Yes, Fido is man's best friend but, for us young consumers, our other friend is FICO. Sooner or later you will want a credit card, car loan, or mortgage to fulfill your dreams of independence. And a FICO score helps make these things happen.

Credit unions use FICO scores to evaluate potential risk posed by lending money to someone. A FICO® score is a number based on a statistical analysis of a person's credit report. FICO stands for Fair Isaac and Company. The FICO scoring system was invented in the 1950s by two guys, engineer Bill Fair and mathematician Earl Isaac, who started a consulting business and used statistics to improve business decisions.

According to the Motley Fool, FICO scores range from 300 to 850 but the national median is 723. The higher the better! FICO scores start at zero and accumulate points as your credit history matures.

Not only do lenders use FICO scores, but so do mobile phone companies, insurance companies, employers, and government departments.

credit report versus credit score versus FICO score

You go into your credit union to apply for a new auto loan and the loan officer pulls your credit report and FICO score. Think of the report as a professor's grade book - each individual homework assignment grade and when you turned it in, each test and quiz grade.

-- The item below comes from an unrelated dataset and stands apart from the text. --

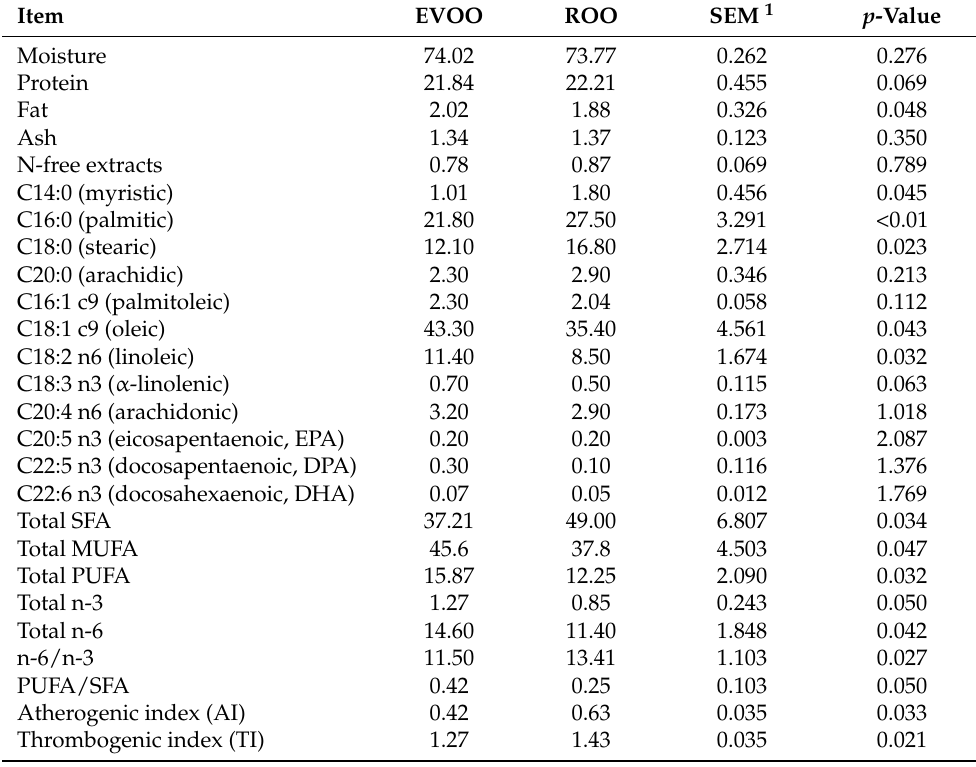
Table 3. Mean ( ± SE) chemical (%) and fatty acid (FA) composition (% of total FA methyl esters) of meat from the longissimus lumborum muscle of pigs fed a diet containing extra virgin (EVOO) or refined olive oil (ROO). Item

Think of FICO as your overall report card grade.

FICO scores are based on credit report information in five categories, which are weighted differently: payment history, amounts owed, length of credit history, new credit in the past 12 to 18 months, and the "mix" of credit - revolving (such as credit cards that have no fixed payment or end date) versus installment loans (like car loans that have a fixed payment each month and ends after an established length of time).

Why Different?

Paperno explains why not all credit scores are FICO scores: "An interesting experiment is to go to Experian's freecreditreport.com and try to learn which brand of credit score it provides for "free". If you are extremely diligent you'll learn that the site provides Experian's PLUS score which that credit bureau created 4-5 years ago as an educational score for consumers- not for use by lenders. To receive the "free" credit report and score, one has to provide a valid credit card because Experian also signs you up for its credit monitoring service which costs $179 per year. If you don't cancel the monitoring service within 30 days, you are out the $179. I believe that to date, the Federal Trade Commission has penalized Experian twice for misleading consumers with its marketing of the "free" credit reports and scores."

You have three FICO scores, one for each of the three credit bureaus - Equifax, Experian, and TransUnion. Equifax calls their FICO score "brand" the BEACON® Score. Barry Paperno, Consumer Operations Manager at Fair Isaac Corporation, said, "Thanks to the advent of business computers, the credit reporting industry consolidated to just three giant credit bureaus by the 1980s. With rare exceptions, Equifax, Experian, and TransUnion compete vigorously with one another. That's why they each give their own brand name to scores that they calculate using Fair Isaac's FICO scoring mode."

FICO scores can vary by credit reporting agency. Paperno said there are two main reasons why scores differ:

  • There may be variance in data due to creditors who may not report to all bureaus
  • The scoring formula, though very similar, does differ across the bureaus- some risk factors are given different weight by bureau.

Here's where it gets a little complicated: "Not all credit scores are FICO scores," Paperno said. (Those funny TV commercials for freecreditreport.com are not FICO scores and aren't free either.  Most credit bureau scores used in the US are produced by Fair Isaac. "Nine out of 10 major lenders use FICO, it's basically the industry standard," Paperno said.

"In addition to FICO, a variety of other "stability" factors are used in our decision-making process," said Del-One Federal Credit Union's CEO Richard ‘Duke' Strosser. "These factors range from length of residence and employment; to the value of any collateral; to past repayment history and the amount of debt being carried versus their amount of income being earned.  These and many other criteria, combine to determine the amount of risk being taken."